WORK ITEM -> All entries need to be written out verbatim, with pictures omitted.
- Opening Delimiter -
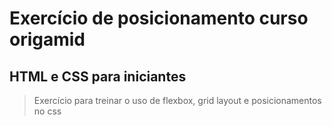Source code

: # Exercício de posicionamento curso origamid

## HTML e CSS para iniciantes

> Exercício para treinar o uso de flexbox, grid layout e posicionamentos no css
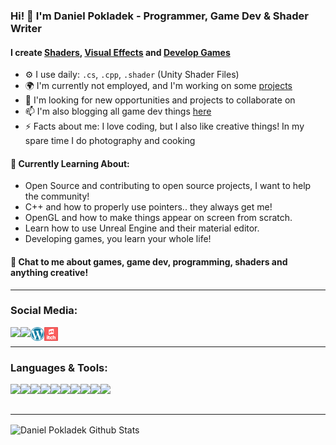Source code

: ### Hi! 👋 I'm Daniel Pokladek - Programmer, Game Dev & Shader Writer

#### I create [Shaders][shaders], [Visual Effects][effects] and [Develop Games][games]
- ⚙️ I use daily: `.cs`, `.cpp`, `.shader` (Unity Shader Files)
- 🌍 I'm currently not employed, and I'm working on some [projects][projects]
- 👯 I'm looking for new opportunities and projects to collaborate on
- 📫 I'm also blogging all game dev things [here][blog]
- ⚡️ Facts about me: I love coding, but I also like creative things! In my spare time I do photography and cooking

#### 🌱 Currently Learning About:
- Open Source and contributing to open source projects, I want to help the community!
- C++ and how to properly use pointers.. they always get me!
- OpenGL and how to make things appear on screen from scratch.
- Learn how to use Unreal Engine and their material editor.
- Developing games, you learn your whole life!

#### 💬 Chat to me about **games**, **game dev**, **programming**, **shaders** and **anything creative**!

---

### Social Media:
[<img align="left" src="https://img.shields.io/badge/linkedin%20-%230077B5.svg?&style=for-the-badge&logo=linkedin&logoColor=white"/>][linkedin]
[<img align="left" src="https://img.shields.io/badge/Dpokladek%20-%231DA1F2.svg?&style=for-the-badge&logo=Twitter&logoColor=white"/>][twitter]
<!-- [<img align="left" alt="Twitter@DPokladek" width="22px" src="resources/icons/twitter.svg"/>][twitter]
[<img align="left" alt="www.linkedin.com/in/daniel-pokladek/" width="22px" src="resources/icons/linkedin.svg"/>][linkedin] -->
[<img align="left" alt="danielpokladek.wordpress.com" width="22px" src="resources/icons/wordpress.svg"/>][blog]
[<img align="left" alt="danielpokladek.itch.io" width="22px" src="resources/icons/itch-app-icon.svg"/>][itch]

<br/>

---

### Languages & Tools:
<img align="left" src="https://img.shields.io/badge/c++%20-%2300599C.svg?&style=for-the-badge&logo=c%2B%2B&ogoColor=white"/>
<img align="left" src="https://img.shields.io/badge/c%23%20-%23239120.svg?&style=for-the-badge&logo=c-sharp&logoColor=white"/>
<img align="left" src="https://img.shields.io/badge/lua-%232C2D72.svg?&style=for-the-badge&logo=lua&logoColor=white"/>
<img align="left" src="https://img.shields.io/badge/markdown-%23000000.svg?&style=for-the-badge&logo=markdown&logoColor=white"/>
<img align="left" src="https://img.shields.io/badge/html5%20-%23E34F26.svg?&style=for-the-badge&logo=html5&logoColor=white"/>
<img align="left" src="https://img.shields.io/badge/css3%20-%231572B6.svg?&style=for-the-badge&logo=css3&logoColor=white"/>

<img align="left" src="https://img.shields.io/badge/blender%20-%23F5792A.svg?&style=for-the-badge&logo=blender&logoColor=white"/>
<img align="left" src="https://img.shields.io/badge/github%20-%23121011.svg?&style=for-the-badge&logo=github&logoColor=white"/>
<img align="left" src="https://img.shields.io/badge/adobe%20illustrator%20-%23FF9A00.svg?&style=for-the-badge&logo=adobe%20illustrator&logoColor=white"/>
<img align="left" src="https://img.shields.io/badge/adobe%20photoshop%20-%2331A8FF.svg?&style=for-the-badge&logo=adobe%20photoshop&logoColor=white"/>

<br/>
<br/>

---

<img align="center" alt="Daniel Pokladek Github Stats" src="https://github-readme-stats.vercel.app/api?username=danielpokladek&show_icons=true&hide_border=true&bg_color=31363f&title_color=ffffff&text_color=9da5b4"/>

[blog]: https://danielpokladek.wordpress.com/
[itch]: https://dpokladek.itch.io/
[linkedin]: https://www.linkedin.com/in/daniel-pokladek/
[projects]: https://github.com/danielpokladek
[twitter]: https://twitter.com/DPokladek
[shaders]: #
[effects]: #
[games]: #





<!-- Icons made by <a href="https://www.flaticon.com/authors/pixel-perfect" title="Pixel perfect">Pixel perfect</a> from <a href="https://www.flaticon.com/" title="Flaticon"> www.flaticon.com</a> -->
<!-- Icons made by <a href="https://www.flaticon.com/authors/freepik" title="Freepik">Freepik</a> from <a href="https://www.flaticon.com/" title="Flaticon"> www.flaticon.com</a> -->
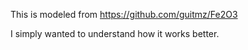 This is modeled from https://github.com/guitmz/Fe2O3

I simply wanted to understand how it works better.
- Closing Delimiter -
RESPONSE TO THE EXERCISE ->
Source code

: # Exercício de posicionamento curso origamid

## HTML e CSS para iniciantes

> Exercício para treinar o uso de flexbox, grid layout e posicionamentos no css
Source code

: ### Hi! 👋 I'm Daniel Pokladek - Programmer, Game Dev & Shader Writer

#### I create [Shaders][shaders], [Visual Effects][effects] and [Develop Games][games]
- ⚙️ I use daily: `.cs`, `.cpp`, `.shader` (Unity Shader Files)
- 🌍 I'm currently not employed, and I'm working on some [projects][projects]
- 👯 I'm looking for new opportunities and projects to collaborate on
- 📫 I'm also blogging all game dev things [here][blog]
- ⚡️ Facts about me: I love coding, but I also like creative things! In my spare time I do photography and cooking

#### 🌱 Currently Learning About:
- Open Source and contributing to open source projects, I want to help the community!
- C++ and how to properly use pointers.. they always get me!
- OpenGL and how to make things appear on screen from scratch.
- Learn how to use Unreal Engine and their material editor.
- Developing games, you learn your whole life!

#### 💬 Chat to me about **games**, **game dev**, **programming**, **shaders** and **anything creative**!

---

### Social Media:
[<img align="left" src="https://img.shields.io/badge/linkedin%20-%230077B5.svg?&style=for-the-badge&logo=linkedin&logoColor=white"/>][linkedin]
[<img align="left" src="https://img.shields.io/badge/Dpokladek%20-%231DA1F2.svg?&style=for-the-badge&logo=Twitter&logoColor=white"/>][twitter]
<!-- [<img align="left" alt="Twitter@DPokladek" width="22px" src="resources/icons/twitter.svg"/>][twitter]
[<img align="left" alt="www.linkedin.com/in/daniel-pokladek/" width="22px" src="resources/icons/linkedin.svg"/>][linkedin] -->
[<img align="left" alt="danielpokladek.wordpress.com" width="22px" src="resources/icons/wordpress.svg"/>][blog]
[<img align="left" alt="danielpokladek.itch.io" width="22px" src="resources/icons/itch-app-icon.svg"/>][itch]

<br/>

---

### Languages & Tools:
<img align="left" src="https://img.shields.io/badge/c++%20-%2300599C.svg?&style=for-the-badge&logo=c%2B%2B&ogoColor=white"/>
<img align="left" src="https://img.shields.io/badge/c%23%20-%23239120.svg?&style=for-the-badge&logo=c-sharp&logoColor=white"/>
<img align="left" src="https://img.shields.io/badge/lua-%232C2D72.svg?&style=for-the-badge&logo=lua&logoColor=white"/>
<img align="left" src="https://img.shields.io/badge/markdown-%23000000.svg?&style=for-the-badge&logo=markdown&logoColor=white"/>
<img align="left" src="https://img.shields.io/badge/html5%20-%23E34F26.svg?&style=for-the-badge&logo=html5&logoColor=white"/>
<img align="left" src="https://img.shields.io/badge/css3%20-%231572B6.svg?&style=for-the-badge&logo=css3&logoColor=white"/>

<img align="left" src="https://img.shields.io/badge/blender%20-%23F5792A.svg?&style=for-the-badge&logo=blender&logoColor=white"/>
<img align="left" src="https://img.shields.io/badge/github%20-%23121011.svg?&style=for-the-badge&logo=github&logoColor=white"/>
<img align="left" src="https://img.shields.io/badge/adobe%20illustrator%20-%23FF9A00.svg?&style=for-the-badge&logo=adobe%20illustrator&logoColor=white"/>
<img align="left" src="https://img.shields.io/badge/adobe%20photoshop%20-%2331A8FF.svg?&style=for-the-badge&logo=adobe%20photoshop&logoColor=white"/>

<br/>
<br/>

---

<img align="center" alt="Daniel Pokladek Github Stats" src="https://github-readme-stats.vercel.app/api?username=danielpokladek&show_icons=true&hide_border=true&bg_color=31363f&title_color=ffffff&text_color=9da5b4"/>

[blog]: https://danielpokladek.wordpress.com/
[itch]: https://dpokladek.itch.io/
[linkedin]: https://www.linkedin.com/in/daniel-pokladek/
[projects]: https://github.com/danielpokladek
[twitter]: https://twitter.com/DPokladek
[shaders]: #
[effects]: #
[games]: #





<!-- Icons made by <a href="https://www.flaticon.com/authors/pixel-perfect" title="Pixel perfect">Pixel perfect</a> from <a href="https://www.flaticon.com/" title="Flaticon"> www.flaticon.com</a> -->
<!-- Icons made by <a href="https://www.flaticon.com/authors/freepik" title="Freepik">Freepik</a> from <a href="https://www.flaticon.com/" title="Flaticon"> www.flaticon.com</a> -->
 This is modeled from https://github.com/guitmz/Fe2O3

I simply wanted to understand how it works better.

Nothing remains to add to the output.